Münchner Jakobsweg, Etappe 2.2


1 Tag, 14km 

von Starnberg über die Maisinger Schlucht nach Andechs


Nachdem der erste Teil dieser Etappe im letzten Jahr so unbefriedigend geendet hat, hätte ich diesmal mehr Hoffnung. Vor allem, da ich diesmal deutlich besser vorbereitet war. Die Münchner Linse bietet eine detaillierte Wegbeschreibung, sowie eine Karte des Areals – womit eigentlich nichts mehr schief gehen kann. Die größte Erkenntnis für mich war, dass jede Jakobsmuschel auf dem Weg nicht nur den Weg markiert, sondern auch den Weg weist. Dort wo sich die Strahlen der Muschel bündeln führt der Weg in die richtige Richtung.

Wegweiser auf dem Jakobsweg

Von Starnberg aus geht es zunächst ein Stück durch die Stadt, bis man in die Maisinger Schlucht abbiegen darf. Von hier an kreuzt der Weg nur noch wenige befahrene Straßen. Durch die Schlucht wandert man an einem Flüsschen entlang. Am Wegesrand findet man immer wieder Hinweistafeln, die die geologischen Besonderheiten des Areals erklären. Die Schlucht endet an einem kleinen See, den ich mir nur mit ein paar Seevögeln teilen musste.

Nach einer kurzen Rast am See, geht es weiter über Felder und Wälder Richtung Andechs. Etwa 4 km vor dem Ziel tritt man aus einem Waldstück heraus, macht eine Kurve und kann das Kloster dann auch schon sehen. Nur noch ein als Kreuzweg angelegter Weg trennt den Pilger vom Wallfahrtsort.

Oben angekommen, kann wartet eine wohl verdiente Brotzeit. Die Kirche konnte ich diesmal leider nicht besichtigen, da als ich ankam gerade eine Hochzeit stattfand.

Landesgartenschau 2018, Würzburg

 

Die aktuell noch bis Oktober laufende Landesgartenschau in Würzburg unterscheidet sich etwas von typischen Schauen.
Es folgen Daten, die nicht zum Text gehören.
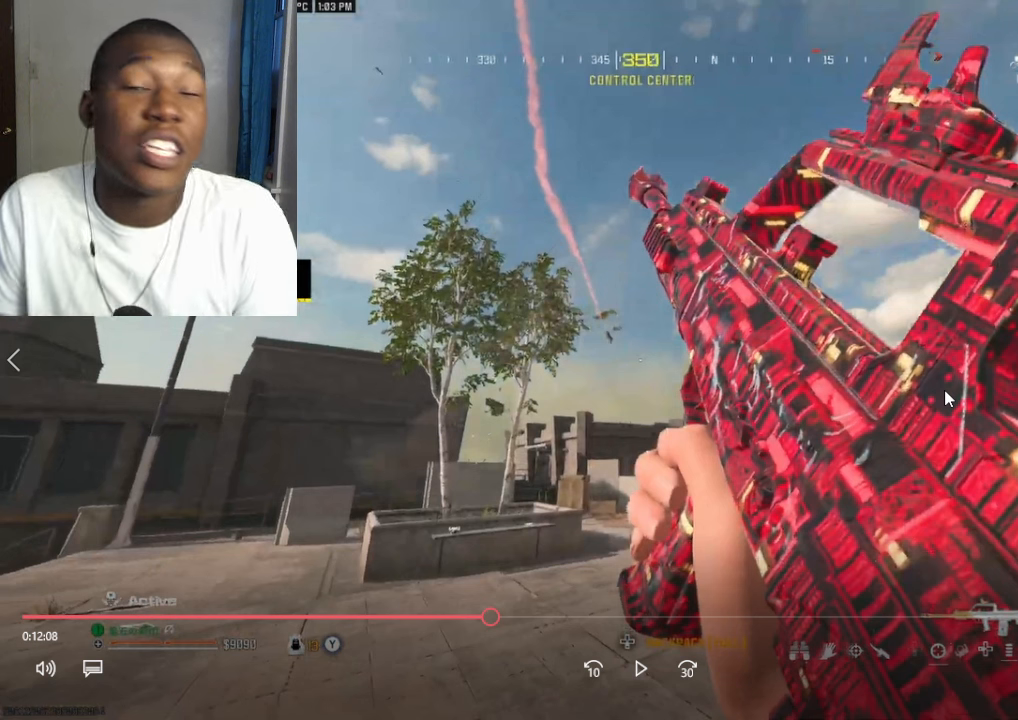
{"buttons": [], "left_stick": "down-right", "right_stick": "center", "events": []}
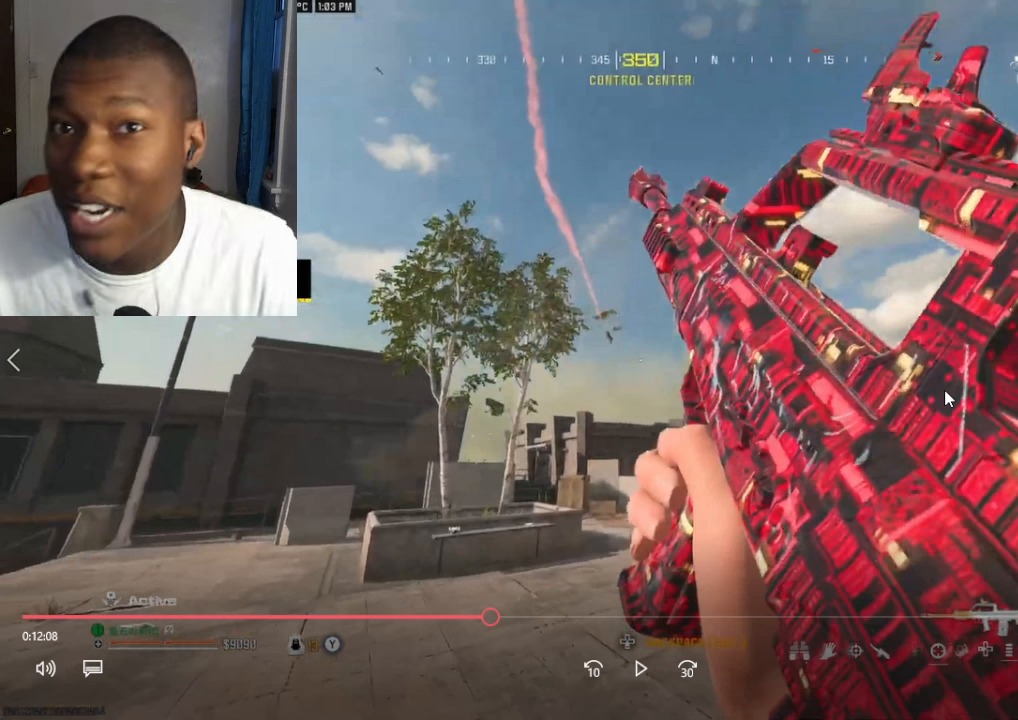
{"buttons": [], "left_stick": "down-right", "right_stick": "center", "events": []}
Nach Ablauf entsteht hier ein komplett neues Stadtviertel mit Wohneinheiten, Supermärkten und Parks: Hubland.

Zunächst wandert man entlang einer von Blumen gesäumten Wiese, die im Nachgang als Teil eines Parks genutzt wird. Auch die darauf folgende Blumenschau ist irgendwie anders. Zum einen ist sie in einem der verlassenen Gebäude der ehemals hier stationierten US-Armee untergebracht – zum anderen sind die vielen  verschiedenen Blumen eher wie eine moderne Kunstinstallation angebracht.
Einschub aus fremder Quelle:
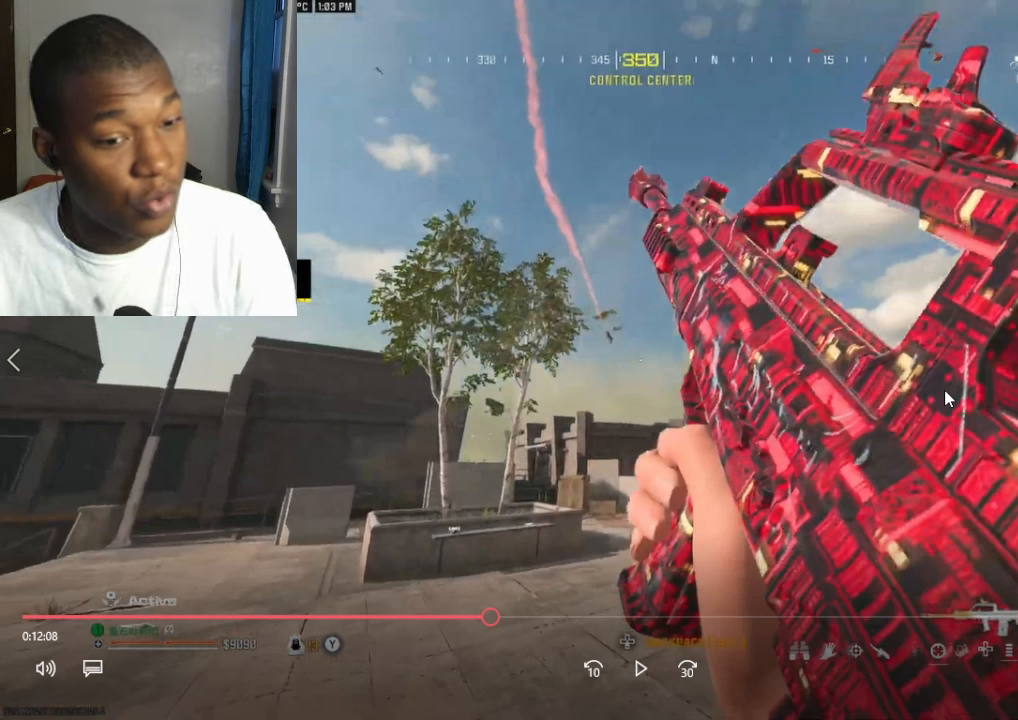
{"buttons": [], "left_stick": "down-right", "right_stick": "center", "events": []}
Auch die anderen leerstehenden ehemals militärisch genutzten Gebäude sind in das Konzept der Gartenschau einbezogen. Hervorzuheben ist hierbei Radio AFN, dem eine kleine Ausstellung gewidmet ist.

Eine weitere Ecke des Geländes widmet sich den Tiny Houses. Hier steht ein voll bezugsfertiges Haus mit 50 qm. Nachdem ich dort hindurchgeschlendert bin war ich gleich etwas verliebt…
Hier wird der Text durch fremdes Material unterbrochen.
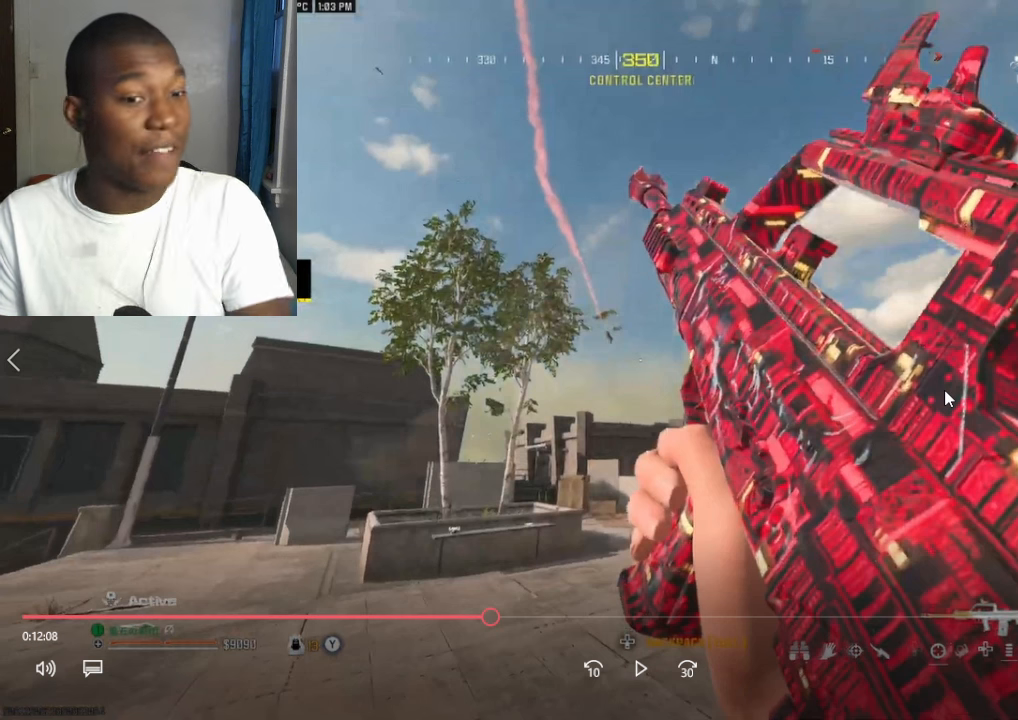
{"buttons": [], "left_stick": "down-right", "right_stick": "center", "events": []}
Größtes Highlight für mich ist allerdings der Sonderstempel im diesjährigen Sammelheft „Bayern Entdecker“. Hier können an verschiedenen Sehenswürdigkeiten der Natur in Bayern Stempel gesammelt werden. Nach fünf hat man sein Heft voll und kann mit etwas Glück einen Urlaub gewinnen. Nach Kloster Weltenburg ist das mein zweiter Stempel und ich bin sehr motiviert mein Heft dieses Jahr voll zu bekommen!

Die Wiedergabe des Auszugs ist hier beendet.